→ **Task requirements**
In the entries below, every line that contains "scroll" must be located and copied.

→ **Task data**
• • •

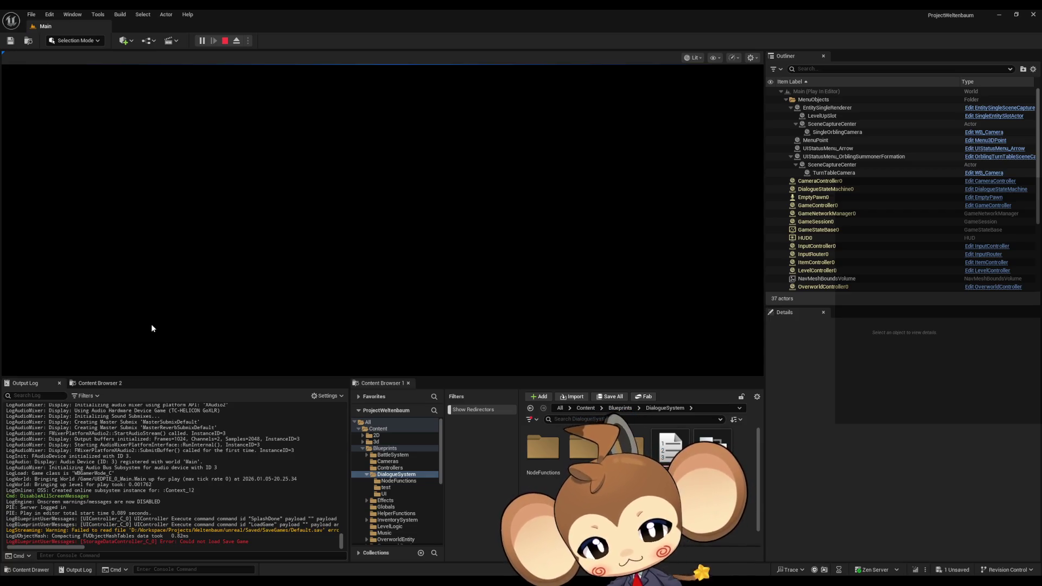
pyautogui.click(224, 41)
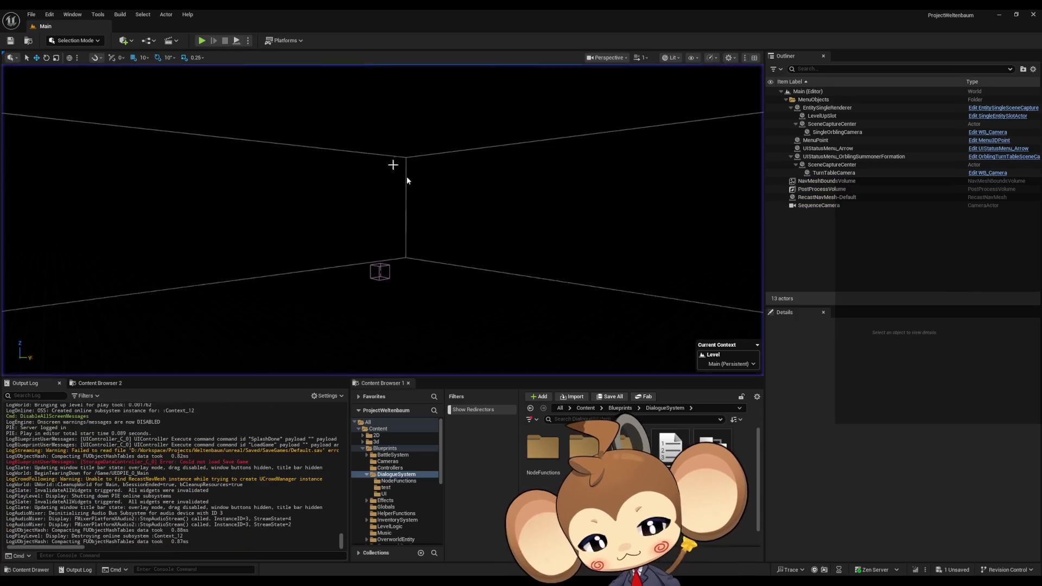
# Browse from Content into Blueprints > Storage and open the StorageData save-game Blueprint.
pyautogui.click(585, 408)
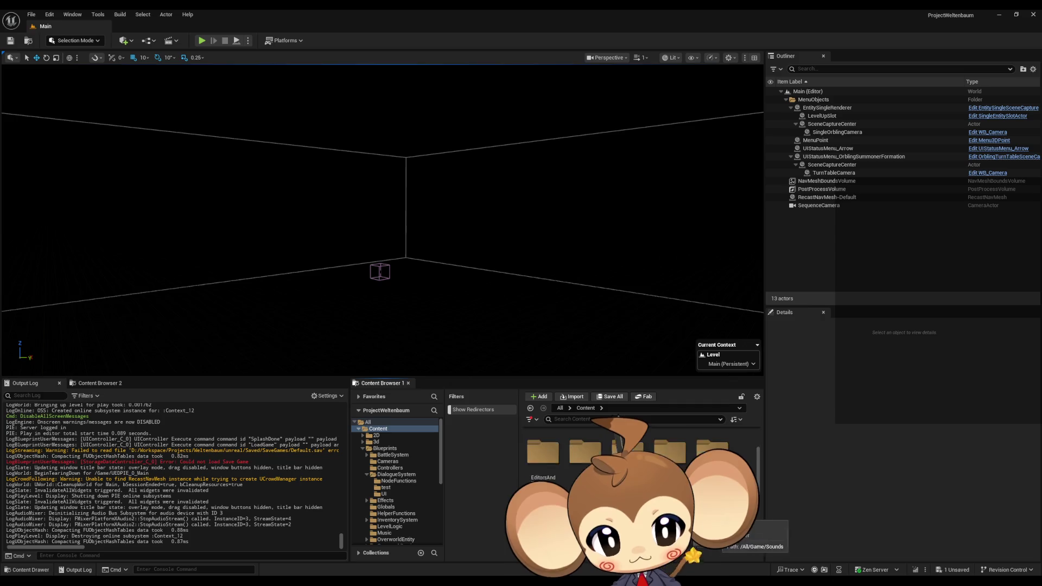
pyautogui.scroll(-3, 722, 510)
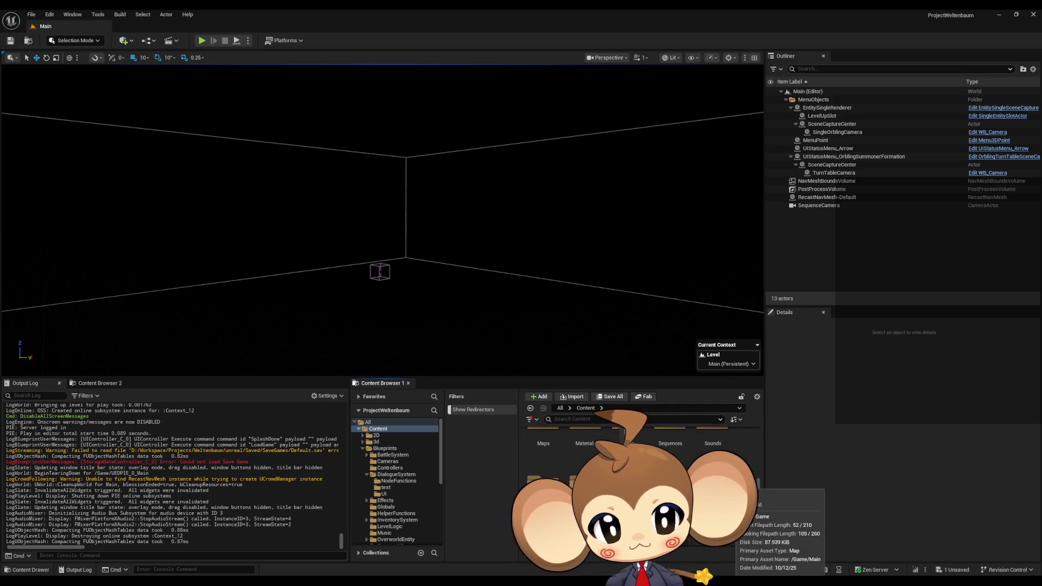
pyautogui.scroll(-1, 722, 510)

• • •

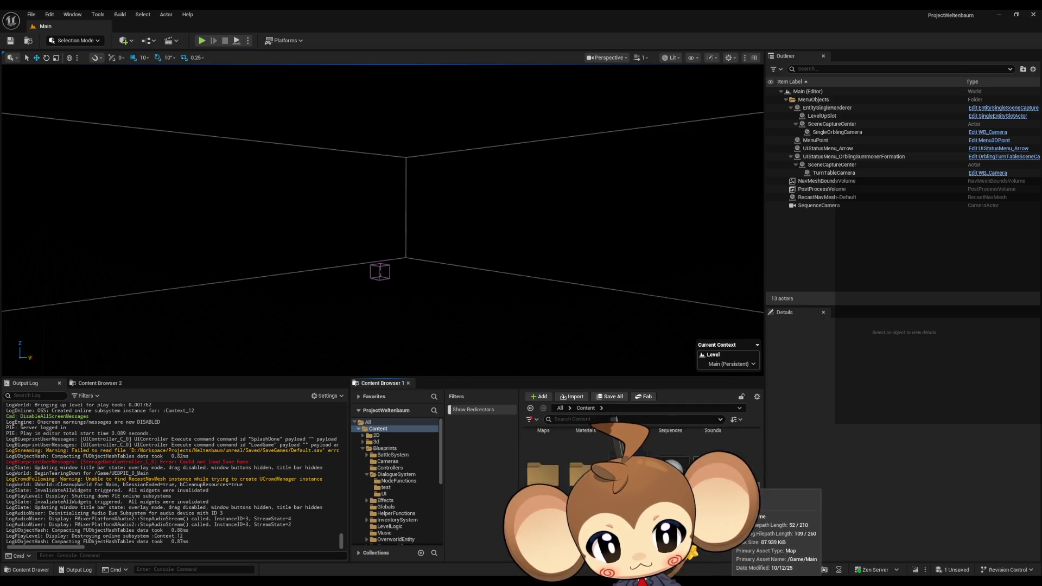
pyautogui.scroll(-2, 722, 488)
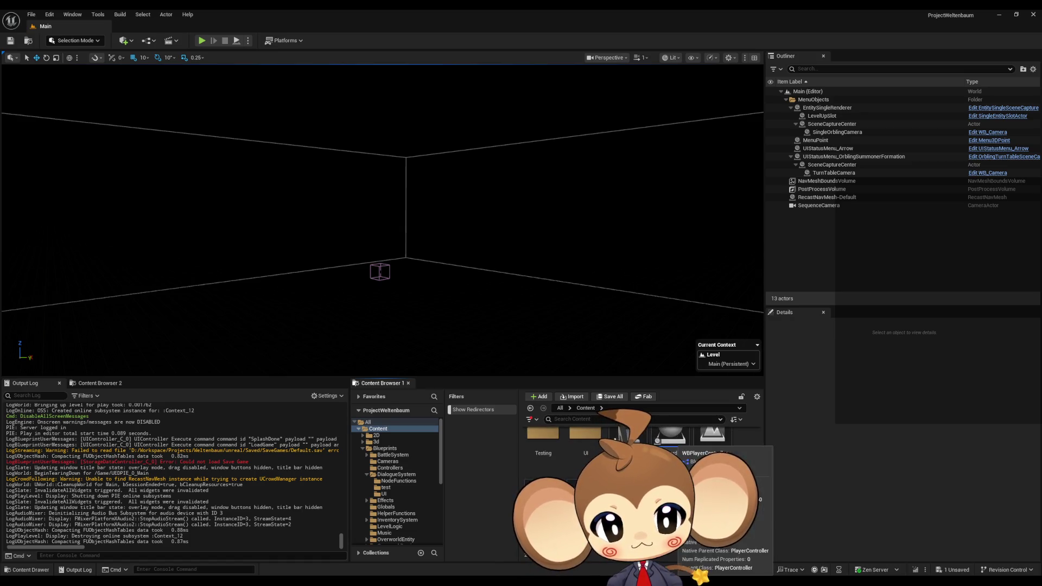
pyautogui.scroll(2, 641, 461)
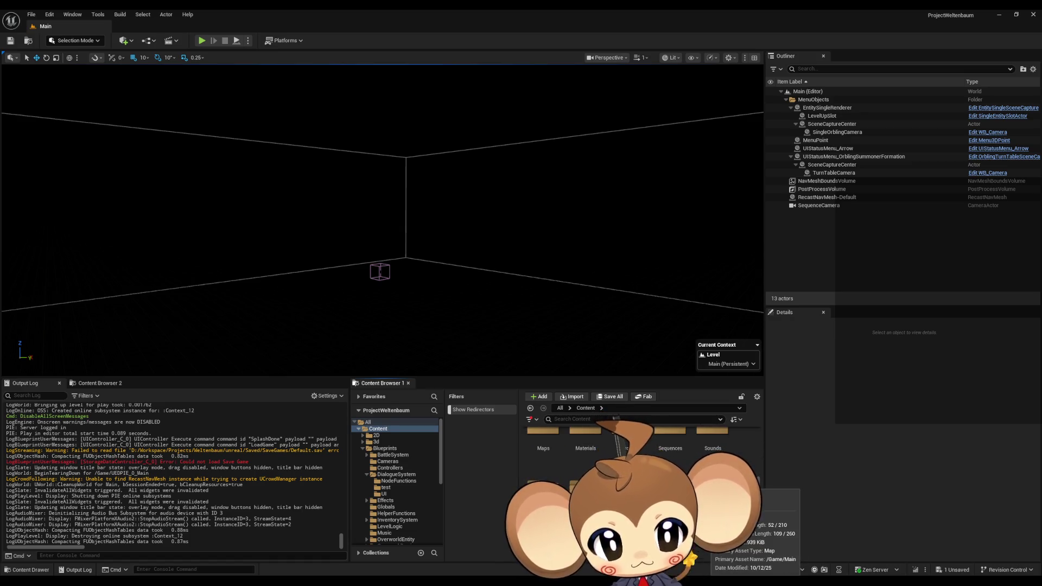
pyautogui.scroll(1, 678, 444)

• • •

→ **Result below**
pyautogui.scroll(-3, 722, 510)
pyautogui.scroll(-1, 722, 510)
pyautogui.scroll(-2, 722, 488)
pyautogui.scroll(2, 641, 461)
pyautogui.scroll(1, 678, 444)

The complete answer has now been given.